> **Data entries**:

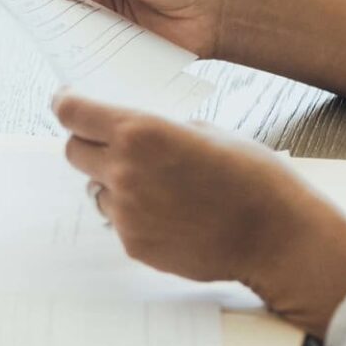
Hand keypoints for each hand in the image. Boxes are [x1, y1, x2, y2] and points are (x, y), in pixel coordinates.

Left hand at [53, 92, 345, 337]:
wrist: (279, 237)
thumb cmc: (252, 177)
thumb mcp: (206, 131)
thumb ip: (158, 128)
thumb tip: (130, 127)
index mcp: (140, 132)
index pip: (72, 112)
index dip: (66, 104)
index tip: (66, 101)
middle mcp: (124, 171)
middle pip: (72, 151)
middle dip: (88, 143)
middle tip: (113, 144)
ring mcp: (126, 212)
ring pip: (94, 188)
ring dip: (112, 182)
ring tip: (158, 185)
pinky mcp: (134, 244)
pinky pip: (117, 220)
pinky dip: (134, 213)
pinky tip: (171, 213)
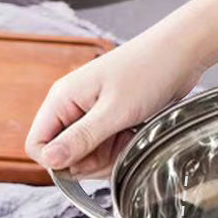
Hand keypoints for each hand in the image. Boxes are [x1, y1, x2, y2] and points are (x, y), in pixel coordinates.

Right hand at [25, 19, 206, 177]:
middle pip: (65, 156)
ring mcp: (92, 116)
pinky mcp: (110, 121)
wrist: (180, 54)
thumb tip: (49, 160)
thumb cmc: (147, 72)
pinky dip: (122, 150)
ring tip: (131, 137)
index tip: (87, 162)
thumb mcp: (114, 112)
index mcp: (62, 100)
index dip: (57, 163)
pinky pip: (107, 149)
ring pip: (88, 157)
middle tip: (118, 147)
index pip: (37, 145)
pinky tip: (136, 136)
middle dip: (91, 162)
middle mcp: (72, 108)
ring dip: (110, 157)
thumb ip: (81, 139)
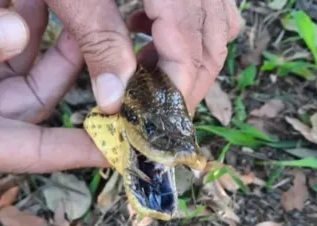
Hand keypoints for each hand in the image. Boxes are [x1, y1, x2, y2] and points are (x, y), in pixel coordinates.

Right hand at [0, 0, 107, 172]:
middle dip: (65, 59)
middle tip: (85, 26)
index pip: (37, 151)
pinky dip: (2, 26)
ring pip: (17, 70)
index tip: (121, 142)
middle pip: (36, 98)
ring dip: (32, 33)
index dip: (82, 148)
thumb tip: (16, 32)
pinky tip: (11, 1)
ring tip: (45, 0)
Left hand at [45, 0, 242, 113]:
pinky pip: (208, 3)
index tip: (154, 122)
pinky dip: (186, 28)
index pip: (192, 51)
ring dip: (187, 57)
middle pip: (212, 42)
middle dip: (184, 82)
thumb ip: (98, 41)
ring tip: (145, 69)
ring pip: (218, 25)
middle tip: (150, 106)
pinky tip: (147, 28)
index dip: (176, 92)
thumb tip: (115, 100)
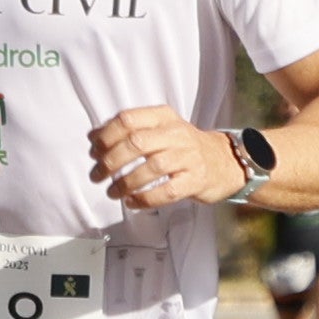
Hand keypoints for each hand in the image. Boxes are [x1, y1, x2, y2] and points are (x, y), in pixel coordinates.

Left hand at [86, 102, 247, 211]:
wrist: (225, 161)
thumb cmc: (183, 147)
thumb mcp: (159, 129)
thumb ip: (129, 131)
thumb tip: (93, 137)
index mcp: (163, 117)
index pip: (127, 119)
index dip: (105, 136)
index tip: (94, 152)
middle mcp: (176, 133)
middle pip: (136, 143)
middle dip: (110, 161)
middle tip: (97, 175)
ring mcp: (188, 157)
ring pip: (151, 168)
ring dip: (125, 183)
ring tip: (112, 192)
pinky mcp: (195, 180)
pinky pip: (167, 191)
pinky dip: (145, 199)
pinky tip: (132, 202)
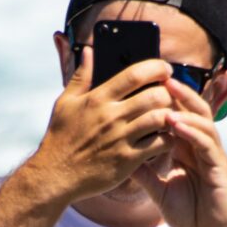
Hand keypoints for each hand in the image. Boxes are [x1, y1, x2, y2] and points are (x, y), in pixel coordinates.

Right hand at [31, 43, 174, 203]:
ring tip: (171, 115)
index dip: (156, 67)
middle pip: (154, 95)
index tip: (165, 69)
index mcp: (98, 99)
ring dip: (171, 115)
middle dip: (168, 92)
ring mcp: (121, 139)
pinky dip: (169, 139)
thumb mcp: (65, 103)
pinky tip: (166, 137)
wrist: (55, 175)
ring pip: (160, 119)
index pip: (134, 74)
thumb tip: (89, 51)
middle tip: (171, 95)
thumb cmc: (60, 138)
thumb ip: (80, 76)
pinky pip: (159, 144)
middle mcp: (111, 117)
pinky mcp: (127, 160)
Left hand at [136, 77, 226, 226]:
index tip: (143, 85)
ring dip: (183, 106)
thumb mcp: (156, 188)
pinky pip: (207, 143)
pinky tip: (176, 124)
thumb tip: (118, 155)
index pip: (177, 114)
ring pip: (201, 120)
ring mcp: (212, 154)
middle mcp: (200, 146)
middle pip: (191, 109)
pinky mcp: (219, 167)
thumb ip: (142, 170)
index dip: (163, 99)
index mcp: (186, 147)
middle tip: (157, 75)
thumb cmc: (185, 211)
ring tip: (165, 94)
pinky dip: (192, 131)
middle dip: (176, 92)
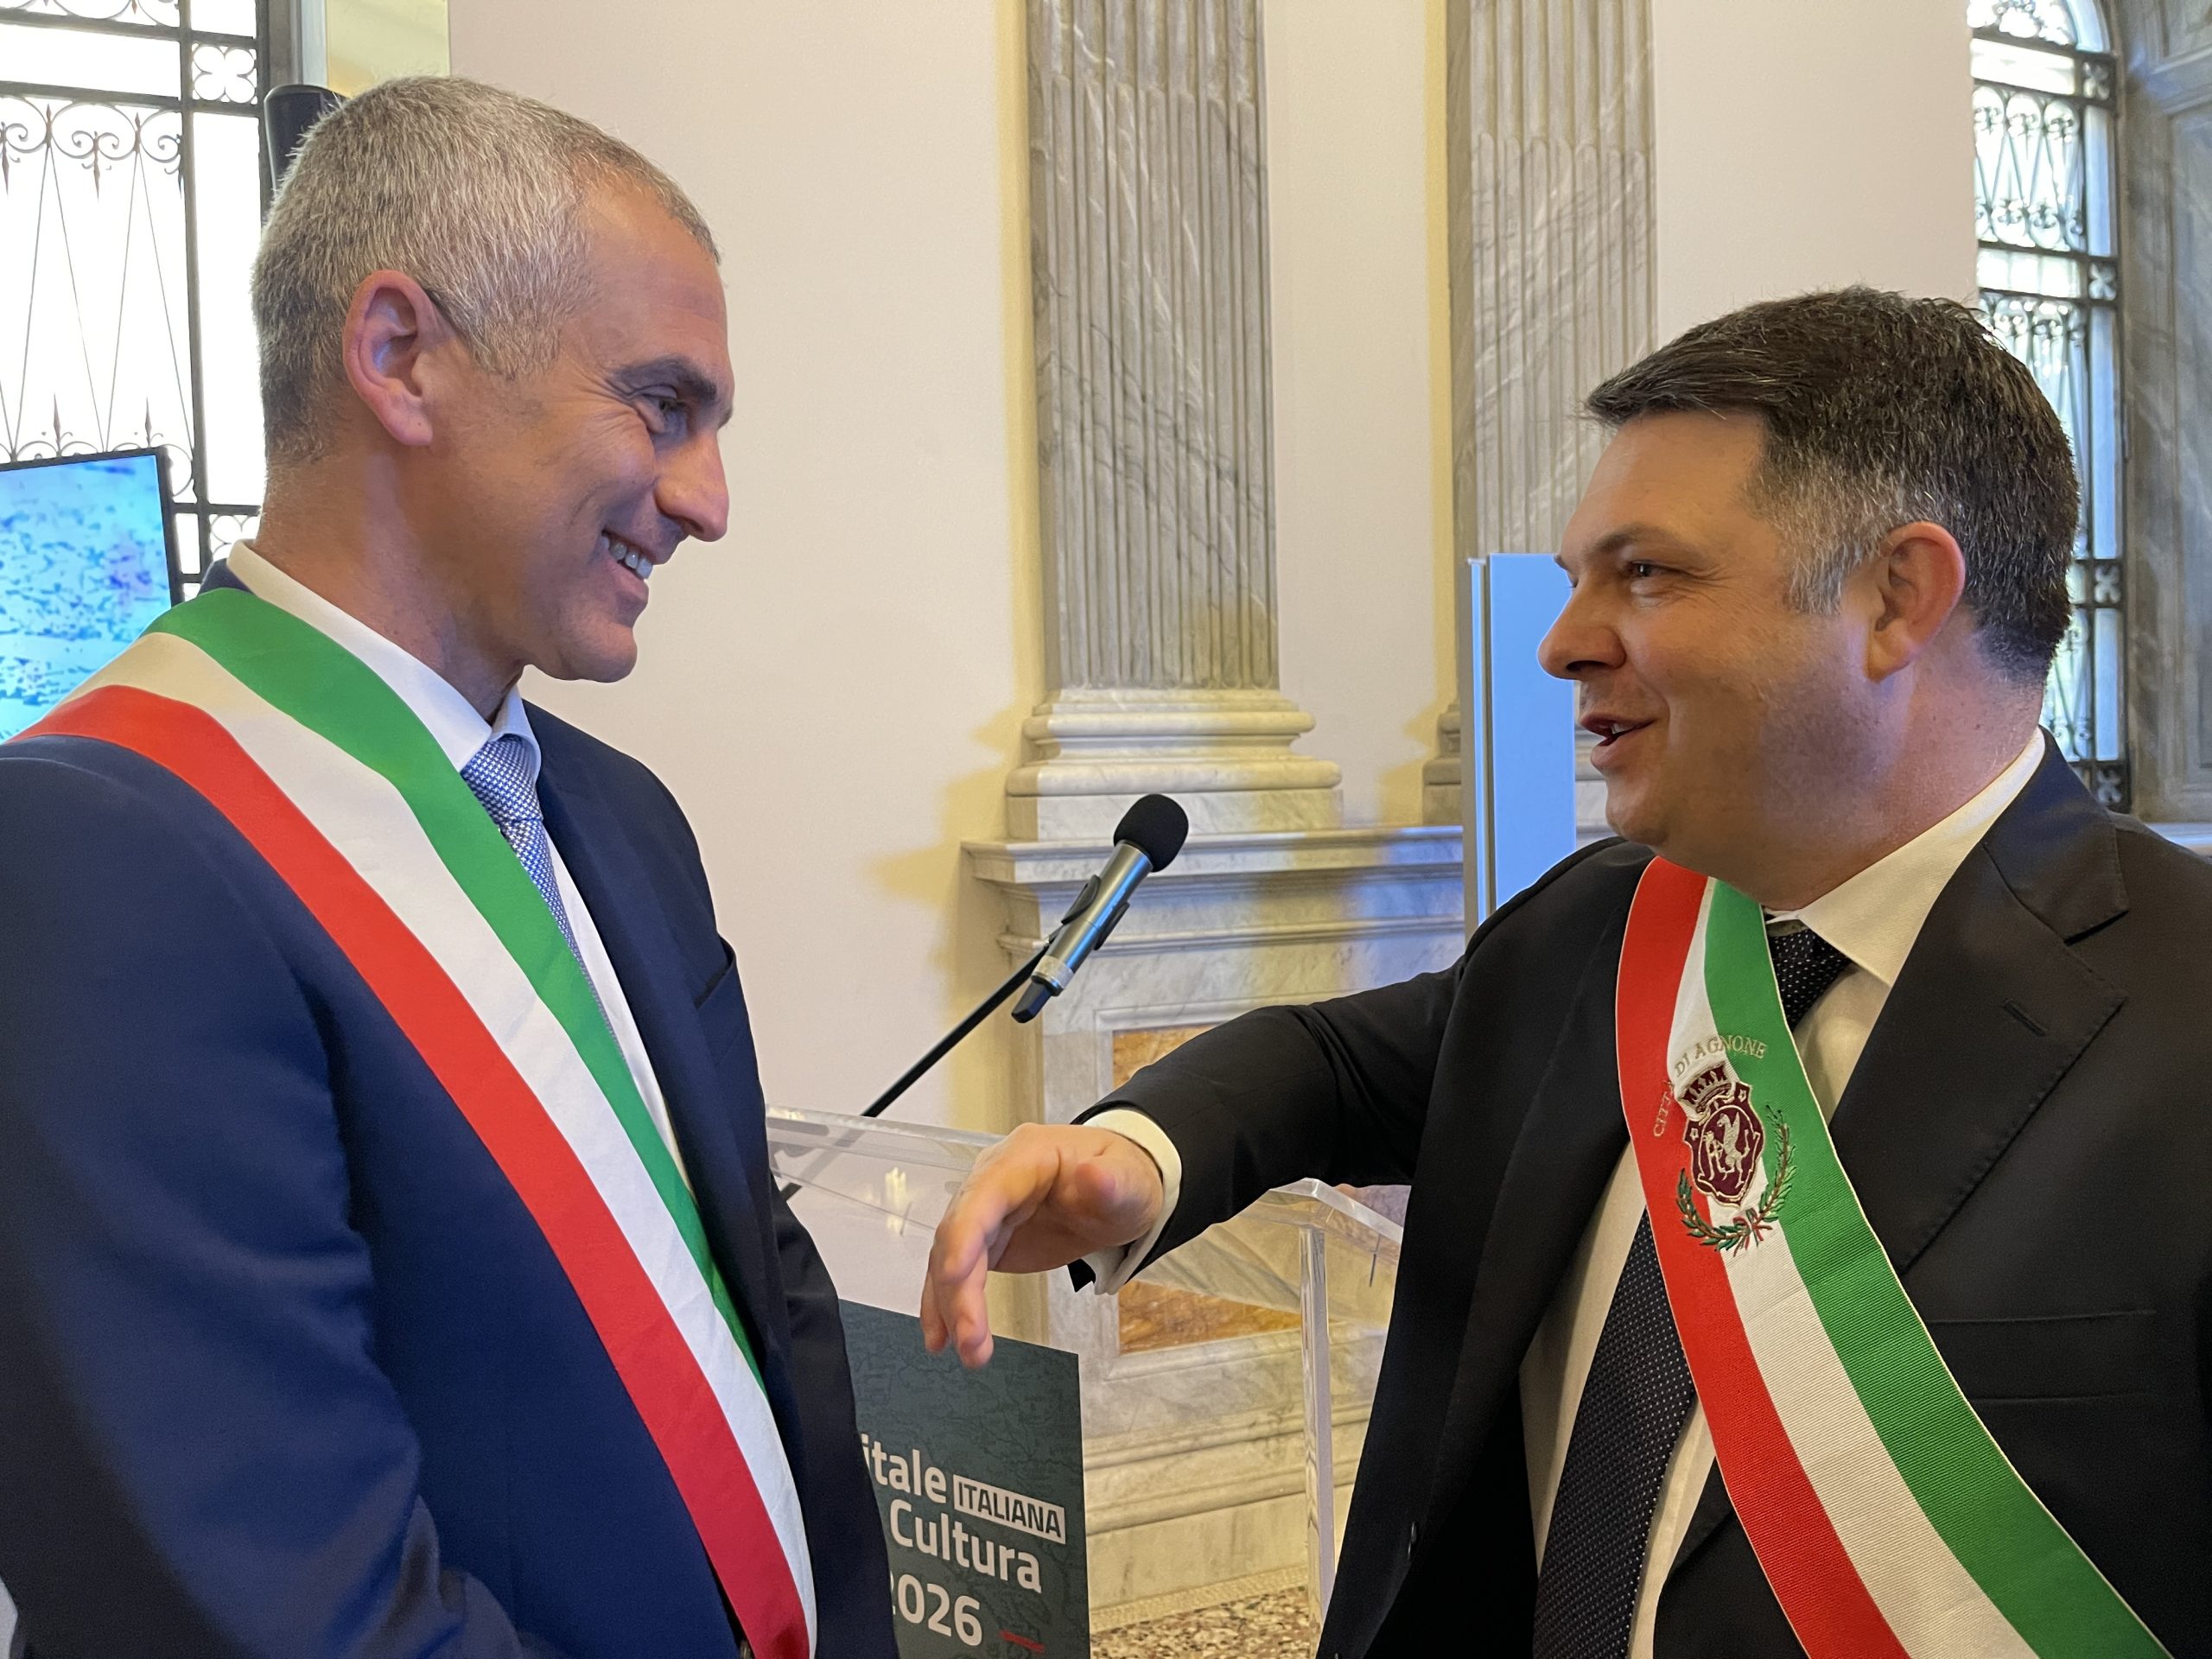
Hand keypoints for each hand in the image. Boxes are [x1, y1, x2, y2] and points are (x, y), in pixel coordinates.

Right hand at [920, 1122, 1165, 1367]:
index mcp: (1023, 1158)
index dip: (963, 1234)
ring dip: (952, 1307)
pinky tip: (941, 1338)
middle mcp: (993, 1181)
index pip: (983, 1195)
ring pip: (952, 1259)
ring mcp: (986, 1212)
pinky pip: (957, 1273)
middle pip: (960, 1234)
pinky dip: (946, 1305)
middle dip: (959, 1290)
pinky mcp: (988, 1241)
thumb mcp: (1130, 1181)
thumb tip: (1095, 1176)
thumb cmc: (1121, 1180)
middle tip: (971, 1339)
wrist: (1118, 1190)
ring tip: (970, 1353)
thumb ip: (1113, 1181)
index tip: (954, 1276)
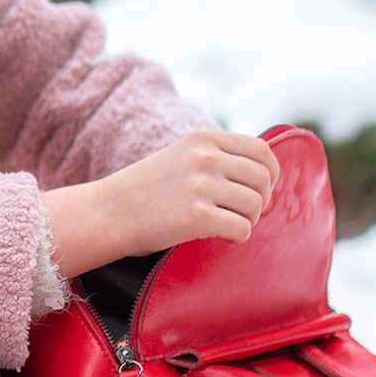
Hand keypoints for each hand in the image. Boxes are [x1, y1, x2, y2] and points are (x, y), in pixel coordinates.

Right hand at [40, 129, 280, 278]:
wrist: (106, 213)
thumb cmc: (146, 191)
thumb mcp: (181, 156)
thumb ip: (217, 156)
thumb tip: (265, 172)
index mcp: (203, 139)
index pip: (261, 151)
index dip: (269, 174)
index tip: (258, 190)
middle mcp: (205, 158)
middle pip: (263, 179)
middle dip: (260, 200)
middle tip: (241, 213)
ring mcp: (200, 186)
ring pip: (256, 205)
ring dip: (248, 220)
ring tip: (227, 225)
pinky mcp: (197, 217)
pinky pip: (242, 228)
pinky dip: (237, 237)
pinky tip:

> **Your task**: Wherever the string "Left" occurs in the records above, copy that line.

> **Exercise result**:
Left hand at [53, 92, 345, 337]:
Left hand at [45, 0, 242, 113]:
Left hand at [86, 102, 247, 211]:
Left hand at [136, 77, 226, 226]:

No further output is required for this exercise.